Always they were together – always. It didn’t matter whether they were out fishing, or mending lines, or getting bait or just digging in the kitchen garden behind the little cottage they had rented on the hill, they were as inseparable as Siamese twins. They worked like Trojans, almost inhumanly hard, kept themselves strictly to themselves – and were the most disliked folk in town. Until, that is, the night of the Black Storm.
The Black Storm. It came in the early evening of the day of the Glasgow Fair, in July, and Inverglas was a ghost town for the night. It was the big day of the year in Dalbreath, seven or eight miles away across the bay – gala fete, sideshows, and a dance that lasted far into the morning. Every person who could be there was there.

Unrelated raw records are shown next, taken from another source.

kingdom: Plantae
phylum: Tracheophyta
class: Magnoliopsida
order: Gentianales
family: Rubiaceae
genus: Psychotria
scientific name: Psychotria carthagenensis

But not everybody had gone – not quite. I stayed in my harbour office, because the weather forecast had been a bad and bitter one – Force 9 winds with gale seas and thunder – and I had to be there, all the time, in case some ship in distress might be looking for help or shelter.

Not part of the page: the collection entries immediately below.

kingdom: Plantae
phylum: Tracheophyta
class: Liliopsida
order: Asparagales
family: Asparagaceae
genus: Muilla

And the Tallons were there, too – it didn’t need any clairvoyant to know that they wouldn’t be in Dalbreath. It wasn’t just that they knew that they weren’t wanted there: the Tallons never spent any money on amusement, and not a ha’penny more on drink – and everybody knew you couldn’t enjoy a good old-time dance without a dram or two in the right place. Come to think of it, I don’t suppose that helped their popularity any – West Highland fishermen tend to look a bit askance at a man too mean to put his hand in his pocket for a drink.
The Tallons had just finished pumping out the Jeannie when the rain started. It didn’t just rain – the black skies opened and it came down in pailfuls.
At once the two men turned up their collars and hurried up the quay as fast as old John could hobble, but that wasn’t very fast. I slid open the door of the office as they stumbled by and shouted on them to come in.
They were glad enough to come, I can tell you. As I closed the door behind them, old John sunk into a chair and let his breath go in a long gasp.
‘Thank you, Mr Burnett, thank you.’ He looked out at the sky, already dark almost as a tomb, and shook his head. ‘It’s going to be a wild night.’
‘It’s going to be all that.’ I nodded at the stove. ‘Just brewed a pot of tea. Plenty for three.’
John Tallon hesitated, then smiled. ‘It’s very kind of you, Mr Burnett.’
But we never had that cup of tea. I was just about to pour it when the door crashed open and there was Lord Glass himself, his face wild, grey with exhaustion and his breath coming in great heaving gasps.
‘Where are all the men, Tom, the fishermen?’ It took him three long breaths to jerk this out. ‘I can’t see…’
‘They’re all over at Dalbreath, Duncan. You know that. Fair Friday. What in the name of God…’ I broke off suddenly, because I already knew. ‘Mairi?’
‘Aye.’ He nodded heavily, his face sunk in his hands.
‘Sunda Bay?’
He nodded again, said nothing.
‘And the tide making more than half already!’ I could feel the cold horror in my blood. ‘But MacArthur, the man who looked after her…’
‘Gone to Dalbreath, and never a word to me,’ The spirit was back for a moment, the voice savage. ‘When I see him again…’ He left the sentence unfinished.
‘You’re sure she’s there?’
‘I know. When the storm came on, I looked for her. Couldn’t find her. Drove to Sunda, saw her pony there.’ His fists were clenched, his chest still heaving. ‘I ran down the cliff path – but it was too late. The beach is cut off already and the water wild.’